**EXERCISE INPUT**

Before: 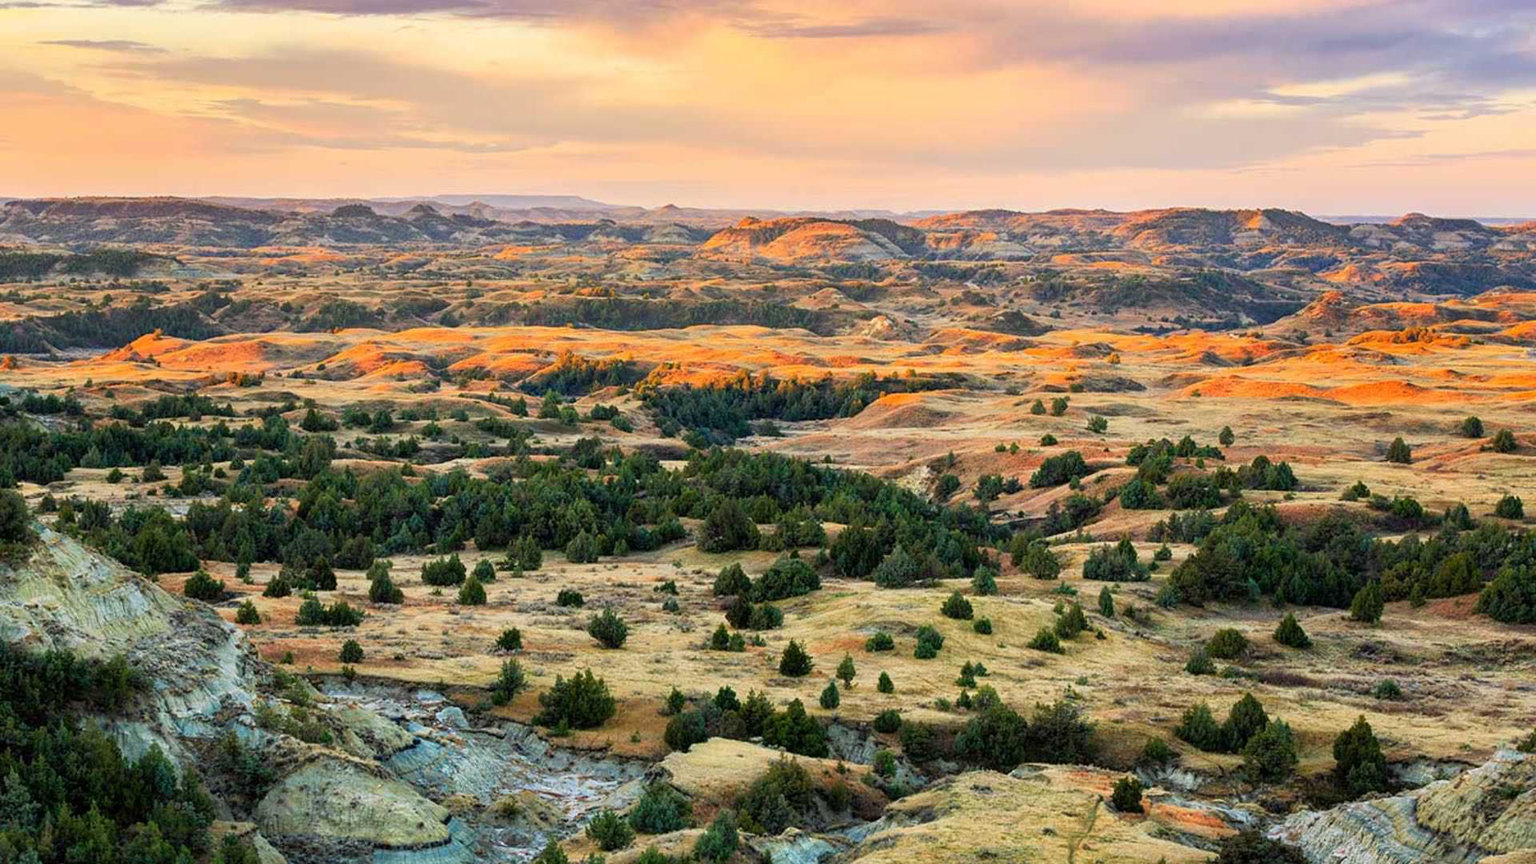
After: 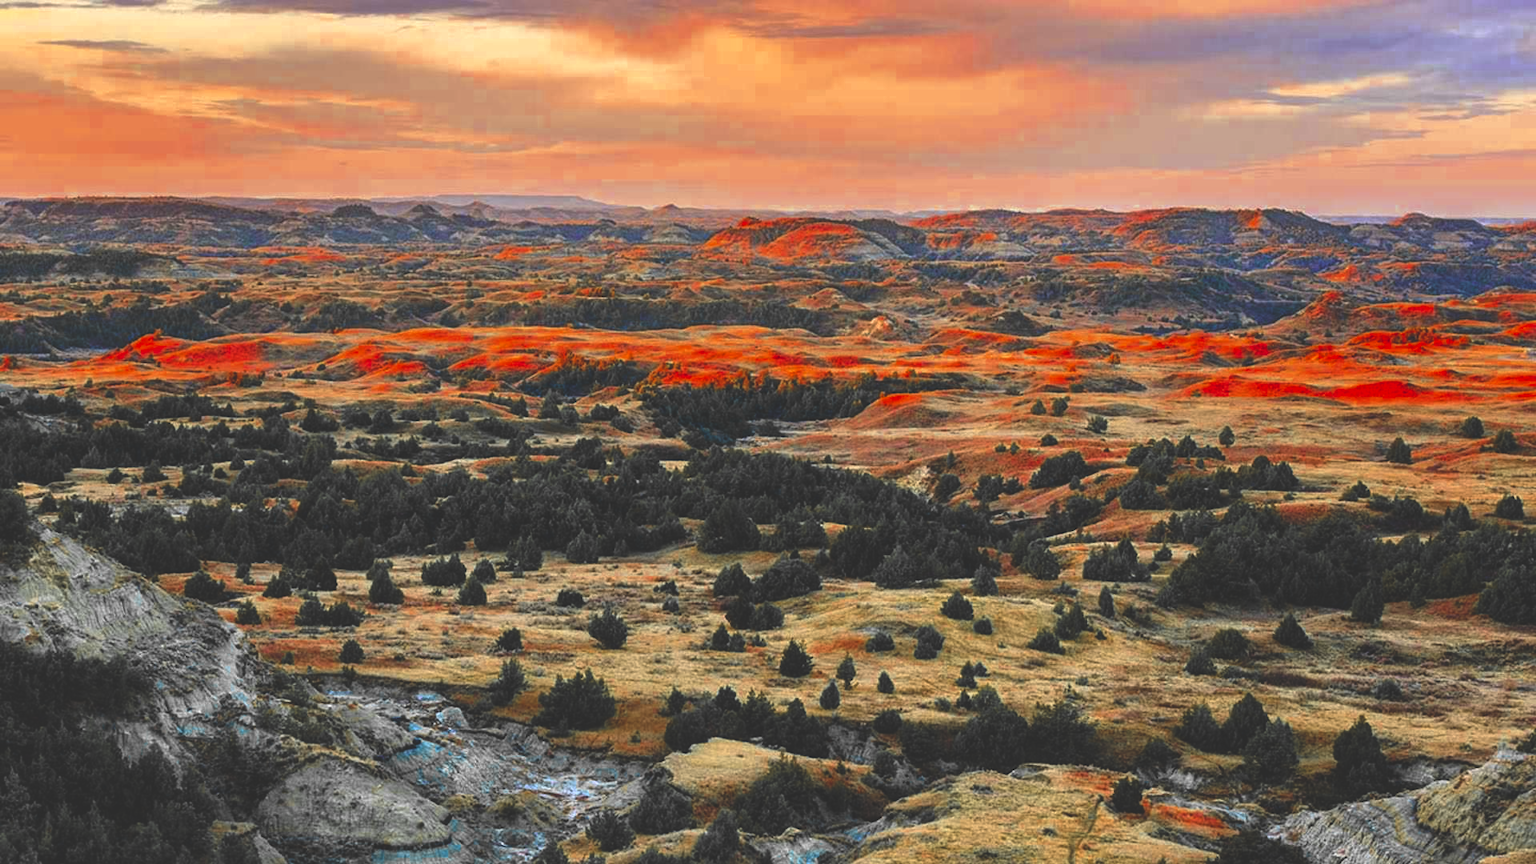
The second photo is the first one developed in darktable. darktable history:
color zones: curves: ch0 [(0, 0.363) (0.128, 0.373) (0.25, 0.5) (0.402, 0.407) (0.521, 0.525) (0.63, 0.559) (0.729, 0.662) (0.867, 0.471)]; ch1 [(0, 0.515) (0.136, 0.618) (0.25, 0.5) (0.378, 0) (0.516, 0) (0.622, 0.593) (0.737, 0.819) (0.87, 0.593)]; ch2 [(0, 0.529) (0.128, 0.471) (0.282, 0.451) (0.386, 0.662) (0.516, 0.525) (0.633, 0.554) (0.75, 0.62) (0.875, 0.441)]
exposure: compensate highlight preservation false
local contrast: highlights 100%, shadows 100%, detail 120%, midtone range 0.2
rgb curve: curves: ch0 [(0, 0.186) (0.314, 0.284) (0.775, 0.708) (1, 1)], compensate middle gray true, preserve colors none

**WHAT IS NEEDED**
Write out the records above word for word, omitting the pictures.

**EXPECTED ANSWER**
Before: 
After: 
The second photo is the first one developed in darktable. darktable history:
color zones: curves: ch0 [(0, 0.363) (0.128, 0.373) (0.25, 0.5) (0.402, 0.407) (0.521, 0.525) (0.63, 0.559) (0.729, 0.662) (0.867, 0.471)]; ch1 [(0, 0.515) (0.136, 0.618) (0.25, 0.5) (0.378, 0) (0.516, 0) (0.622, 0.593) (0.737, 0.819) (0.87, 0.593)]; ch2 [(0, 0.529) (0.128, 0.471) (0.282, 0.451) (0.386, 0.662) (0.516, 0.525) (0.633, 0.554) (0.75, 0.62) (0.875, 0.441)]
exposure: compensate highlight preservation false
local contrast: highlights 100%, shadows 100%, detail 120%, midtone range 0.2
rgb curve: curves: ch0 [(0, 0.186) (0.314, 0.284) (0.775, 0.708) (1, 1)], compensate middle gray true, preserve colors none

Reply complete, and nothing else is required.